O humano sempre provoca. Existir é indagação. A linguagem presentifica a vida em suas ilimitadas conotações que se metaforizam nas ambiguidades que, segundo Guimarães Rosa, explicam o humano. Certa feita uma pergunta provocava a inteligência: o que se vê quando se olha para o ser humano? É possível dissertar por longas páginas sobre uma resposta apurada a tal indagação. Inúmeras perspectivas hermenêuticas tentariam explicar e, com efeito, não seriam respostas suficientes.
Ao contemplar a humanidade, neste ínterim, vale compreender como aquela composta de seres humanos, percebe-se variadas posturas que se concretizam como tradução do que não se traduz. A potencialidade do ser humano para o bem e para o mal é algo que não se explica em meras linhas. O mesmo que se transfigura mediante uma realização pessoal, é aquele que se descaracteriza diante das truculências mais vis que assolam e relativizam o conceito mesmo de ser humano.
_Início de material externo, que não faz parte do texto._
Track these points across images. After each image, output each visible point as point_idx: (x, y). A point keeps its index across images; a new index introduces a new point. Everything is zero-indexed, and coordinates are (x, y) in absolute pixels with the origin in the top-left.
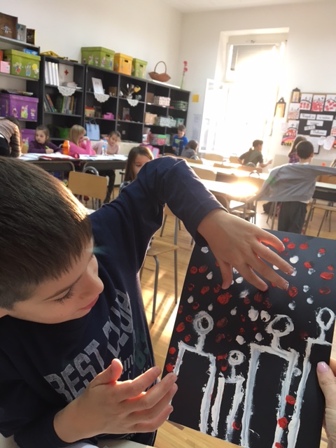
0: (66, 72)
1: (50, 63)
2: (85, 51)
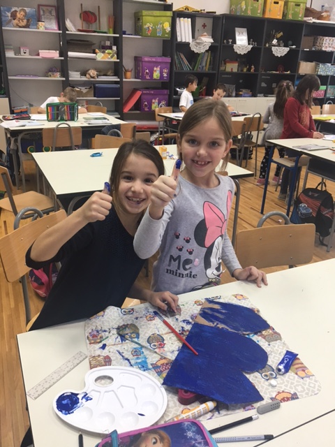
0: (204, 26)
1: (182, 19)
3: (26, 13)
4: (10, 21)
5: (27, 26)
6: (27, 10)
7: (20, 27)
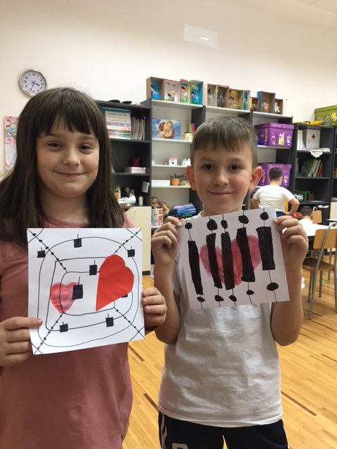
0: (313, 137)
2: (318, 112)
3: (172, 125)
4: (158, 132)
5: (172, 137)
6: (174, 122)
7: (166, 138)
Em algum momento, Nando Reis cantara que: “a vida é mesmo coisa muito frágil, uma bobagem, uma irrelevância diante da eternidade do amor de quem se ama”. É necessário completar essa veia poética com Vinicius de Moraes quando afirmara: “ que seja eterno enquanto dure”. O efêmero bem vivido eterniza-se, fica, marca, explica-se pelo critério do sentido da vida.
A sociedade cada vez mais artificializa o afeto, plastifica o relacionamento, reduz-se ao utilitarismo que machuca a vida. Em contrapartida, o ser humano percebe-se cada vez mais isolado, mais sozinho, encerrado nas estreitezas de si mesmo. As telas são mais importantes que as páginas. O digitar é mais relevante que o aperto de mão, as curtidas fascinam mais que um sorriso. Fato que aumenta o abismo da interioridade sem sentido e vazia de significado.
O que se vê quando se olha para o ser humano? Pensar isso dá uma coceira nas ideias, recordando Rubem Alves. É necessário compreender que a baliza da vida é a Verdade, precisamente aquela do Evangelho, Aquele que se fez homem e habitou entre nós: Jesus de Nazaré. Nele não há a falência do humano, a divina cortesia que sustenta o tão humano existir.
Ele é o critério para tudo, habitando o inabitado. Estando na rotina empoeirada daqueles que simplesmente existem sem atribuir sentido à vida. Ele recupera a esperança. E, olhando para Ele, é possível recordar Milton Nascimento: “Quem sabe isso quer dizer amor? É preciso ver o humano, redespertar a beleza do significado da existência, não desistir de sê-lo.
No entanto, interpretar o que se vê e o que se sente sem degradar o melhor que sempre resta no coração que pulsa sentimento é algo imperioso. Vencer a tentação da desesperança diante do falível, do truculento que machuca e mata. É preciso apreciar o que cantara Jobim: “os olhos já não podem ver coisas que só o coração pode entender”. É preciso reencantar pela vida que nunca será absurdamente virtual ou artificial. Jamais um aparelho poderá mensurar o que bate do lado esquerdo do peito, nem traduzi-lo.
O que se vê quando se olha para o ser humano? É indagação de perene de sentido. Observar a criatura que ainda pode dar certo. Apostar na realidade positiva. Respondê-la é ainda um horizonte. E, por fim importa recordar Machado de Assis: “o humano consolar-se-á com a saudade de si mesmo”.